4 Les psychothérapeutes américains semblent en revanche ne pas être inquiétés par les disparités confessionnelles. Ainsi, est-il possible aux États-Unis de combiner une psychanalyse à une thérapie comportementale cognitive, ce qui est formellement interdit par la directive allemande sur la psychothérapie. Alors qu’en Allemagne l’opposition tranchée entre les deux «modèles» ou les deux «écoles» ne cesse de faire débat, l’approche américaine parvient à les réconcilier avec pragmatisme: la thérapie comportementale cognitive se place sur le terrain de «la conscience» alors que la psychanalyse se fixe pour objet «l’inconscient». Les deux «courants» ne sont donc jamais en concurrence, c’est ce qui explique pourquoi un psychothérapeute américain aussi éloquent que Yalom a pu dire: «En tant que psychanalyste de formation, j’utilise principalement la méthode psychanalytique. […] J’ai néanmoins suivi une formation intensive de thérapie comportementale cognitive pour traiter les syndromes d’anxiété» (Yalom, 2004, p. 166).

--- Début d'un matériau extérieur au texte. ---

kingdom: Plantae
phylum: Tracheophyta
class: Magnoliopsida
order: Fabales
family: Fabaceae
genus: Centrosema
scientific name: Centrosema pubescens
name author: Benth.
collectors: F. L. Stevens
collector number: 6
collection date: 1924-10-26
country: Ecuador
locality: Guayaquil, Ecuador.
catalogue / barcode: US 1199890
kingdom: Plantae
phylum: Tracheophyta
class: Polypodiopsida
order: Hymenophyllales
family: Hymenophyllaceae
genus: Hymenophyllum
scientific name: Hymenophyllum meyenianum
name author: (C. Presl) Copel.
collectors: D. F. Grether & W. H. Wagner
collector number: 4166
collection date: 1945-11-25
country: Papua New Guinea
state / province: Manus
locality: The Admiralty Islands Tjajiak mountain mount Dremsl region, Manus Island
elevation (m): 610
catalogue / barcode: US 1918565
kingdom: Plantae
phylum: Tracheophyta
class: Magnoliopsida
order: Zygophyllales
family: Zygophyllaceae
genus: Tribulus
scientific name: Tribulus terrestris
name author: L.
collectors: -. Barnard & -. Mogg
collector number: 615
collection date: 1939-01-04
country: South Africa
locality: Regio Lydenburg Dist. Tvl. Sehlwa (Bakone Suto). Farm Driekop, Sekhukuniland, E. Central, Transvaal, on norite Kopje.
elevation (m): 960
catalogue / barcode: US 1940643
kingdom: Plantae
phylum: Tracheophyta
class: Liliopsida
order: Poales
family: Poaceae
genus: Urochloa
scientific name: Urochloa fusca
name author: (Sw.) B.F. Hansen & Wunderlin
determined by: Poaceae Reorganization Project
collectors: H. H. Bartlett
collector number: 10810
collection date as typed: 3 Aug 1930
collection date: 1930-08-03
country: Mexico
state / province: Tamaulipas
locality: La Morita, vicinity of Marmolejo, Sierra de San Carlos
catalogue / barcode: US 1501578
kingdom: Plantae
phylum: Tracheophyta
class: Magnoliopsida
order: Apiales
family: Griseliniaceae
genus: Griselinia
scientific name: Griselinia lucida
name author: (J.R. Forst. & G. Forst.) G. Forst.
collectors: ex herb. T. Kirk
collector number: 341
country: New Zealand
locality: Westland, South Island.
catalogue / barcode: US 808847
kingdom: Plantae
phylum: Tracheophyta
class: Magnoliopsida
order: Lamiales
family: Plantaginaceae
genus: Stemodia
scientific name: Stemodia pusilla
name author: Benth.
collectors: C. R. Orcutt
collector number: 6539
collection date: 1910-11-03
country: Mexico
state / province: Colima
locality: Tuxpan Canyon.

5 Les ouvrages de référence: «Praxis der Psychotherapie» de Senf/Broda était encore sous-titré dans sa première édition de 1996 «integratives Lehrbuch für Psychoanalyse und Verhaltenstherapie», la deuxième édition remaniée et augmentée de 2000 comportait également une entrée sur la thérapie systémique et citait encore «d’autres méthodes psychothérapeutiques» (thérapie familiale, psychothérapie centrée sur la personne, psychothérapie d’imagination catathymique, hypnose et approches thérapeutiques corporelles ainsi que des exercices de relaxation tels que le training autogène, la relaxation musculaire progressive; la troisième édition entièrement remaniée de 2005 comportait déjà les quatre «orientations de base» psychothérapeutiques formulées par Jürgen Kriz et traitait, dans des chapitres séparés (comme dans la quatrième 2007 et la cinquième édition 2011), les différentes perspectives psychanalytique, comportementale, systémique et humaniste. Le nouveau manuel d’orientation intégrative de Cord Benecke (2014) traite, outre les modèles biologiques et les facteurs de risque et de protection, également ces quatre «modèle de base», le fil rouge l’ouvrage résidant toutefois dans la régulation émotionnelle qui (selon une critique d’amazon) permet de présenter «de manière objective et équilibrée» les différentes «formes d’intervention».

6 Dans la 5e édition (2004) du «Handbook of Psychotherapy and Behavior Change» Lambert/Garfield/Bergin écrivent: «Most professionals in North America prefer some form of eclecticism» (Lambert, 2004, p. 805). En 1982, à l’époque du boom des sciences psychologiques, Hans Kind, qui dirigea pendant 30 ans la clinique de psychiatrie et psychothérapie de l’université de Zurich, notait déjà «que la plupart des psychothérapeutes développent au fil du temps un style de traitement personnel et combinent des éléments de différentes méthodes en fonction des exigences de leurs patients» (Kind, 1982, p. III).

7 Pour autant, l’inconscient de la psychanalyse et la non-conscience de la thérapie comportementale ne doit pas être placés sur un même niveau.

8 Paradoxalement, l’aidant socratique que Scheler, en son temps, avait assimilé à la psychanalyse est aujourd’hui revendiqué par la thérapie cognitive (cf. Stavemann, 2002). En revanche, la métaphore filée du chirurgien de la psyché que Freud avait imaginée pour décrire le psychanalyste correspond au prototype comportemental cognitif de Benecke.